• [EXERCISE DETAILS]:
Copying exactly, give the lines in the material below from the one with "My project consists" to the one with "- gallery.html: The image gallery", ends included, and nothing besides.

• [TASK DATA]:
***

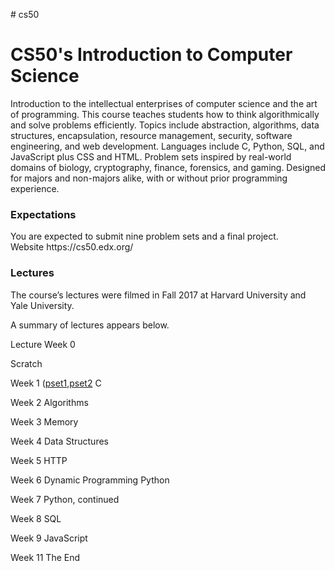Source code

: <p> # cs50

<h1>CS50's Introduction to Computer Science</h1>

Introduction to the intellectual enterprises of computer science and the art of programming. This course teaches students how to think algorithmically and solve problems efficiently. Topics include abstraction, algorithms, data structures, encapsulation, resource management, security, software engineering, and web development. Languages include C, Python, SQL, and JavaScript plus CSS and HTML. Problem sets inspired by real-world domains of biology, cryptography, finance, forensics, and gaming. Designed for majors and non-majors alike, with or without prior programming experience.

<h3>Expectations</h3>
You are expected to submit nine problem sets and a final project.
<br>
Website
https://cs50.edx.org/


<h3>Lectures</h3>
The course’s lectures were filmed in Fall 2017 at Harvard University and Yale University.

A summary of lectures appears below.

Lecture
Week 0

Scratch

Week 1 (<a href=https://github.com/renobearcat/cs50/tree/master/pset1>pset1</a>,<a href=https://github.com/renobearcat/cs50/tree/master/pset2>pset2</a>
<l>
C

Week 2
Algorithms

Week 3
Memory

Week 4
Data Structures

Week 5
HTTP

Week 6
Dynamic Programming
Python

Week 7
Python, continued

Week 8
SQL

Week 9
JavaScript

Week 11
The End
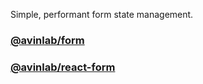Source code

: Simple, performant form state management.

### [@avinlab/form](./packages/form/README.md)

### [@avinlab/react-form](./packages/react-form/README.md)
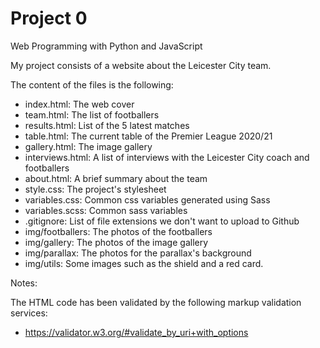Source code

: # Project 0

Web Programming with Python and JavaScript

My project consists of a website about the Leicester City team.

The content of the files is the following:
- index.html: The web cover
- team.html: The list of footballers
- results.html: List of the 5 latest matches
- table.html: The current table of the Premier League 2020/21
- gallery.html: The image gallery
- interviews.html: A list of interviews with the Leicester City coach and footballers
- about.html: A brief summary about the team
- style.css: The project's stylesheet
- variables.css: Common css variables generated using Sass
- variables.scss: Common sass variables
- .gitignore: List of file extensions we don't want to upload to Github
- img/footballers: The photos of the footballers
- img/gallery: The photos of the image gallery
- img/parallax: The photos for the parallax's background 
- img/utils: Some images such as the shield and a red card.

Notes:

The HTML code has been validated by the following markup validation services:
- https://validator.w3.org/#validate_by_uri+with_options
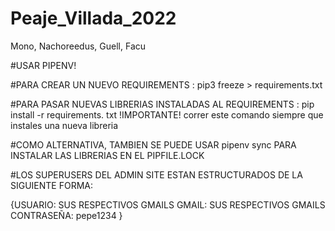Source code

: # Peaje_Villada_2022
Mono, Nachoreedus, Guell, Facu


#USAR PIPENV!


#PARA CREAR UN NUEVO REQUIREMENTS : pip3 freeze > requirements.txt


#PARA PASAR NUEVAS LIBRERIAS INSTALADAS AL REQUIREMENTS : pip install -r requirements. txt  !IMPORTANTE! correr este comando siempre que instales una nueva libreria


#COMO ALTERNATIVA, TAMBIEN SE PUEDE USAR pipenv sync PARA INSTALAR LAS LIBRERIAS EN EL PIPFILE.LOCK




#LOS SUPERUSERS DEL ADMIN SITE ESTAN ESTRUCTURADOS DE LA SIGUIENTE FORMA:

{USUARIO: SUS RESPECTIVOS GMAILS
GMAIL: SUS RESPECTIVOS GMAILS
CONTRASEÑA: pepe1234
}
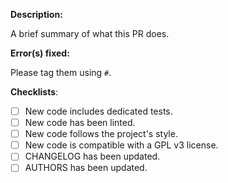 
**Description:**

A brief summary of what this PR does.

**Error(s) fixed:**

Please tag them using `#`.

**Checklists**:
- [ ] New code includes dedicated tests.
- [ ] New code has been linted.
- [ ] New code follows the project's style.
- [ ] New code is compatible with a GPL v3 license.
- [ ] CHANGELOG has been updated.
- [ ] AUTHORS has been updated.
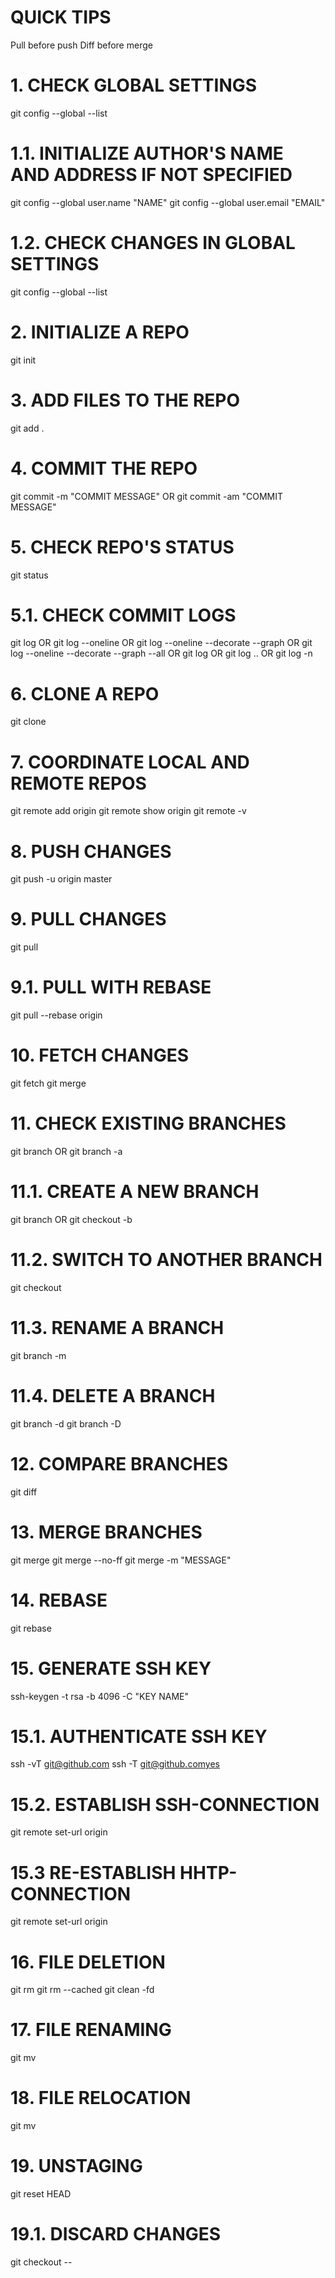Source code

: # QUICK TIPS
Pull before push
Diff before merge

# 1. CHECK GLOBAL SETTINGS
git config --global --list 

# 1.1. INITIALIZE AUTHOR'S NAME AND ADDRESS IF NOT SPECIFIED
git config --global user.name "NAME"
git config --global user.email "EMAIL"

# 1.2. CHECK CHANGES IN GLOBAL SETTINGS
git config --global --list

# 2. INITIALIZE A REPO
git init

# 3. ADD FILES TO THE REPO
git add .

# 4. COMMIT THE REPO
git commit -m "COMMIT MESSAGE"
OR
git commit -am "COMMIT MESSAGE"

# 5. CHECK REPO'S STATUS
git status

# 5.1. CHECK COMMIT LOGS
git log
OR
git log --oneline
OR
git log --oneline --decorate --graph
OR
git log --oneline --decorate --graph --all
OR
git log <file-name>
OR
git log <since>..<until>
OR
git log -n <limit>
  
# 6. CLONE A REPO
git clone <url>

# 7. COORDINATE LOCAL AND REMOTE REPOS
git remote add origin <url>
git remote show origin
git remote -v
  
# 8. PUSH CHANGES
git push -u origin master

# 9. PULL CHANGES
git pull

# 9.1. PULL WITH REBASE
git pull --rebase origin <branch-to-pull--from>

# 10. FETCH CHANGES
git fetch
git merge

# 11. CHECK EXISTING BRANCHES
git branch
OR
git branch -a

# 11.1. CREATE A NEW BRANCH
git branch <name>
OR
git checkout -b <name>

# 11.2. SWITCH TO ANOTHER BRANCH
git checkout <branch-name>

# 11.3. RENAME A BRANCH
git branch -m <old-name> <new-name>

# 11.4. DELETE A BRANCH
git branch -d <name>
git branch -D <name>
  
# 12. COMPARE BRANCHES
git diff <branch1> <branch2>

# 13. MERGE BRANCHES
git merge <branch-to-merge-with>
git merge <branch-to-merge-with> --no-ff
git merge <branch-to-merge-with> -m "MESSAGE"

# 14. REBASE
git rebase <branch-to-rebase-to>
  
# 15. GENERATE SSH KEY
ssh-keygen -t rsa -b 4096 -C "KEY NAME"

# 15.1. AUTHENTICATE SSH KEY
ssh -vT git@github.com
ssh -T git@github.comyes

# 15.2. ESTABLISH SSH-CONNECTION
git remote set-url origin <ssh-link>

# 15.3 RE-ESTABLISH HHTP-CONNECTION
git remote set-url origin <http-link>

# 16. FILE DELETION
git rm <file-name>
git rm --cached <file-name>
git clean -fd

# 17. FILE RENAMING
git mv <old-file-name> <new-file-name>

# 18. FILE RELOCATION
git mv <old-file-name> <new-directory-name>

# 19. UNSTAGING
git reset HEAD <file-name>

# 19.1. DISCARD CHANGES
git checkout --<file-name>
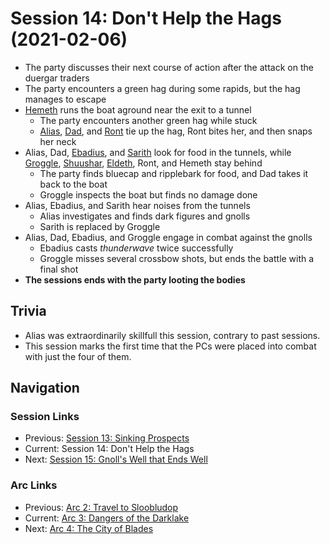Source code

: # Session 14: Don't Help the Hags (2021-02-06)
* The party discusses their next course of action after the attack on the duergar traders
* The party encounters a green hag during some rapids, but the hag manages to escape
* [Hemeth](../../characters/party/hemeth.md) runs the boat aground near the exit to a tunnel
    * The party encounters another green hag while stuck
    * [Alias](../../characters/pcs/alias.md), [Dad](../../characters/pcs/dad.md), and [Ront](../../characters/party/ront.md) tie up the hag, Ront bites her, and then snaps her neck
* Alias, Dad, [Ebadius](../../characters/pcs/ebadius.md), and [Sarith](../../characters/party/sarith.md) look for food in the tunnels, while [Groggle](../../characters/pcs/groggle.md), [Shuushar](../../characters/party/shuushar.md), [Eldeth](../../characters/party/eldeth.md), Ront, and Hemeth stay behind
    * The party finds bluecap and ripplebark for food, and Dad takes it back to the boat
    * Groggle inspects the boat but finds no damage done
* Alias, Ebadius, and Sarith hear noises from the tunnels
    * Alias investigates and finds dark figures and gnolls
    * Sarith is replaced by Groggle
* Alias, Dad, Ebadius, and Groggle engage in combat against the gnolls
    * Ebadius casts *thunderwave* twice successfully
    * Groggle misses several crossbow shots, but ends the battle with a final shot
* **The sessions ends with the party looting the bodies**

## Trivia
* Alias was extraordinarily skillfull this session, contrary to past sessions.
* This session marks the first time that the PCs were placed into combat with just the four of them.

## Navigation
### Session Links
* Previous: [Session 13: Sinking Prospects](session13-2021-01-16.md)
* Current: Session 14: Don't Help the Hags
* Next: [Session 15: Gnoll's Well that Ends Well](session15-2021-02-20.md)

### Arc Links
* Previous: [Arc 2: Travel to Sloobludop](../arc02/info.md)
* Current: [Arc 3: Dangers of the Darklake](info.md)
* Next: [Arc 4: The City of Blades](../arc04/info.md)
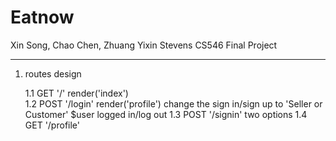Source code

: # Eatnow

Xin Song, Chao Chen, Zhuang Yixin
Stevens CS546 Final Project

---

1. routes design

    1.1 GET  '/'        render('index')  
    1.2 POST '/login'   render('profile') change the sign in/sign up to 'Seller or Customer' $user logged in/log out 
    1.3 POST '/signin'  two options
    1.4 GET  '/profile'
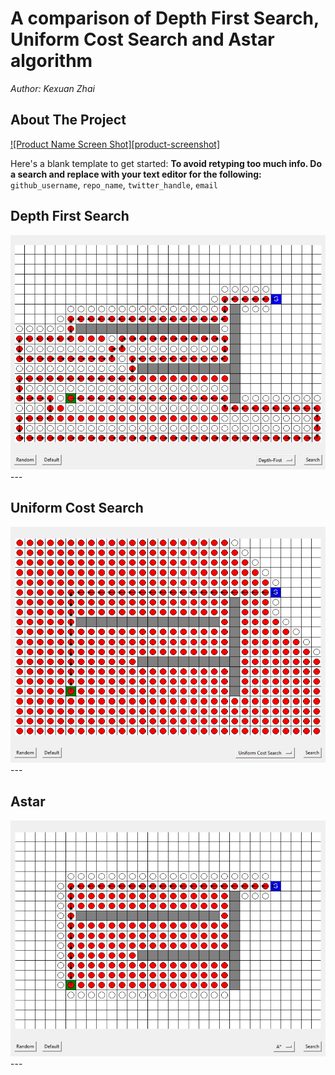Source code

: # A comparison of Depth First Search, Uniform Cost Search and Astar algorithm  

*Author: Kexuan Zhai*

<!-- ABOUT THE PROJECT -->
## About The Project

[![Product Name Screen Shot][product-screenshot]](https://example.com)

Here's a blank template to get started:
**To avoid retyping too much info. Do a search and replace with your text editor for the following:**
`github_username`, `repo_name`, `twitter_handle`, `email`


## Depth First Search
<div align=center><img src="https://github.com/ZhaiKexuan/Motion-Planning/blob/master/Comparison-of-DFS-UCS-and-Astar/images/image1.png"/></div>
---

## Uniform Cost Search
<div align=center><img src="https://github.com/ZhaiKexuan/Motion-Planning/blob/master/Comparison-of-DFS-UCS-and-Astar/images/image2.png"/></div>
---

## Astar
<div align=center><img src="https://github.com/ZhaiKexuan/Motion-Planning/blob/master/Comparison-of-DFS-UCS-and-Astar/images/image3.png"/></div>
---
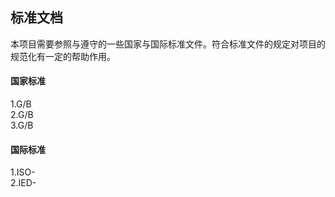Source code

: ## 标准文档
本项目需要参照与遵守的一些国家与国际标准文件。符合标准文件的规定对项目的规范化有一定的帮助作用。

#### 国家标准
1.G/B    <br>
2.G/B     <br>
3.G/B     <br>


#### 国际标准
1.ISO-   <br>
2.IED-    <br>
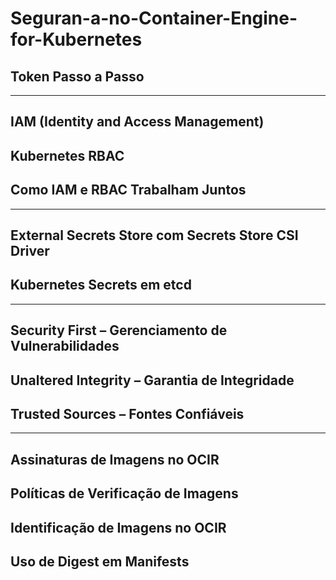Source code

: # Seguran-a-no-Container-Engine-for-Kubernetes

## Token Passo a Passo

---

## IAM (Identity and Access Management)
## Kubernetes RBAC
## Como IAM e RBAC Trabalham Juntos

--- 

## External Secrets Store com Secrets Store CSI Driver
## Kubernetes Secrets em etcd

--- 

## Security First – Gerenciamento de Vulnerabilidades
## Unaltered Integrity – Garantia de Integridade
## Trusted Sources – Fontes Confiáveis

---

## Assinaturas de Imagens no OCIR
## Políticas de Verificação de Imagens
## Identificação de Imagens no OCIR
## Uso de Digest em Manifests

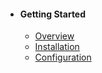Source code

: - #### Getting Started
    - [Overview](/{{version}}/getting-started#overview)
    - [Installation](/{{version}}/getting-started#installation)
    - [Configuration](/{{version}}/getting-started#configuration)
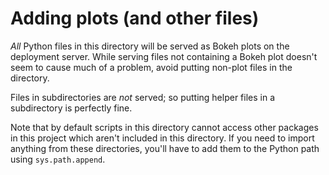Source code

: # Adding plots (and other files)

*All* Python files in this directory will be served as Bokeh plots on the deployment server. While serving files not containing a Bokeh plot doesn't seem to cause much of a problem, avoid putting non-plot files in the directory.

Files in subdirectories are *not* served; so putting helper files in a subdirectory is perfectly fine.

Note that by default scripts in this directory cannot access other packages in this project which aren't included in this directory. If you need to import anything from these directories, you'll have to add them to the Python path using `sys.path.append`.

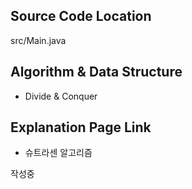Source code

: ## Source Code Location

src/Main.java

## Algorithm & Data Structure

- Divide & Conquer

## Explanation Page Link

- 슈트라센 알고리즘

작성중
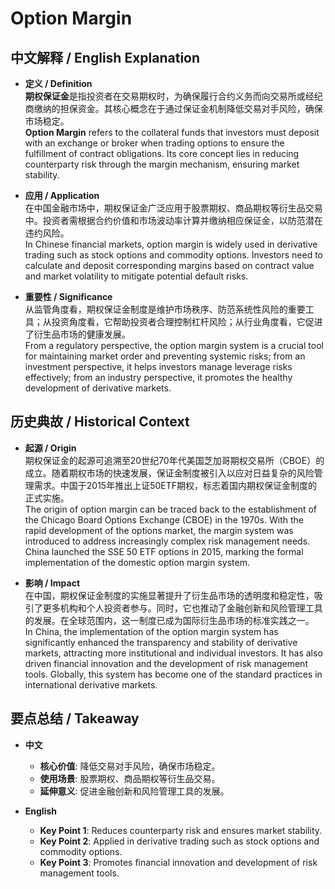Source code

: # Option Margin

## 中文解释 / English Explanation

* **定义 / Definition**  
  **期权保证金**是指投资者在交易期权时，为确保履行合约义务而向交易所或经纪商缴纳的担保资金。其核心概念在于通过保证金机制降低交易对手风险，确保市场稳定。  
  **Option Margin** refers to the collateral funds that investors must deposit with an exchange or broker when trading options to ensure the fulfillment of contract obligations. Its core concept lies in reducing counterparty risk through the margin mechanism, ensuring market stability.

* **应用 / Application**  
  在中国金融市场中，期权保证金广泛应用于股票期权、商品期权等衍生品交易中。投资者需根据合约价值和市场波动率计算并缴纳相应保证金，以防范潜在违约风险。  
  In Chinese financial markets, option margin is widely used in derivative trading such as stock options and commodity options. Investors need to calculate and deposit corresponding margins based on contract value and market volatility to mitigate potential default risks.

* **重要性 / Significance**  
  从监管角度看，期权保证金制度是维护市场秩序、防范系统性风险的重要工具；从投资角度看，它帮助投资者合理控制杠杆风险；从行业角度看，它促进了衍生品市场的健康发展。  
  From a regulatory perspective, the option margin system is a crucial tool for maintaining market order and preventing systemic risks; from an investment perspective, it helps investors manage leverage risks effectively; from an industry perspective, it promotes the healthy development of derivative markets.

## 历史典故 / Historical Context

* **起源 / Origin**  
  期权保证金的起源可追溯至20世纪70年代美国芝加哥期权交易所（CBOE）的成立。随着期权市场的快速发展，保证金制度被引入以应对日益复杂的风险管理需求。中国于2015年推出上证50ETF期权，标志着国内期权保证金制度的正式实施。  
  The origin of option margin can be traced back to the establishment of the Chicago Board Options Exchange (CBOE) in the 1970s. With the rapid development of the options market, the margin system was introduced to address increasingly complex risk management needs. China launched the SSE 50 ETF options in 2015, marking the formal implementation of the domestic option margin system.

* **影响 / Impact**  
  在中国，期权保证金制度的实施显著提升了衍生品市场的透明度和稳定性，吸引了更多机构和个人投资者参与。同时，它也推动了金融创新和风险管理工具的发展。在全球范围内，这一制度已成为国际衍生品市场的标准实践之一。  
  In China, the implementation of the option margin system has significantly enhanced the transparency and stability of derivative markets, attracting more institutional and individual investors. It has also driven financial innovation and the development of risk management tools. Globally, this system has become one of the standard practices in international derivative markets.

## 要点总结 / Takeaway

* **中文**  
  - **核心价值**: 降低交易对手风险，确保市场稳定。  
  - **使用场景**: 股票期权、商品期权等衍生品交易。  
  - **延伸意义**: 促进金融创新和风险管理工具的发展。

* **English**  
  - **Key Point 1**: Reduces counterparty risk and ensures market stability.  
  - **Key Point 2**: Applied in derivative trading such as stock options and commodity options.  
  - **Key Point 3**: Promotes financial innovation and development of risk management tools.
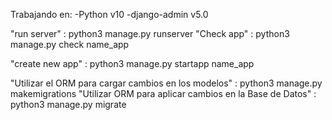 Trabajando en:
-Python v10
-django-admin v5.0

"run server" : python3 manage.py runserver
"Check app" : python3 manage.py check name_app

"create new app" :  python3 manage.py startapp name_app

"Utilizar el ORM para cargar cambios en los modelos" : python3 manage.py makemigrations
"Utilizar ORM para aplicar cambios en la Base de Datos" : python3 manage.py migrate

***

• [EXPECTED ANSWER]:
My project consists of a website about the Leicester City team.

The content of the files is the following:
- index.html: The web cover
- team.html: The list of footballers
- results.html: List of the 5 latest matches
- table.html: The current table of the Premier League 2020/21
- gallery.html: The image gallery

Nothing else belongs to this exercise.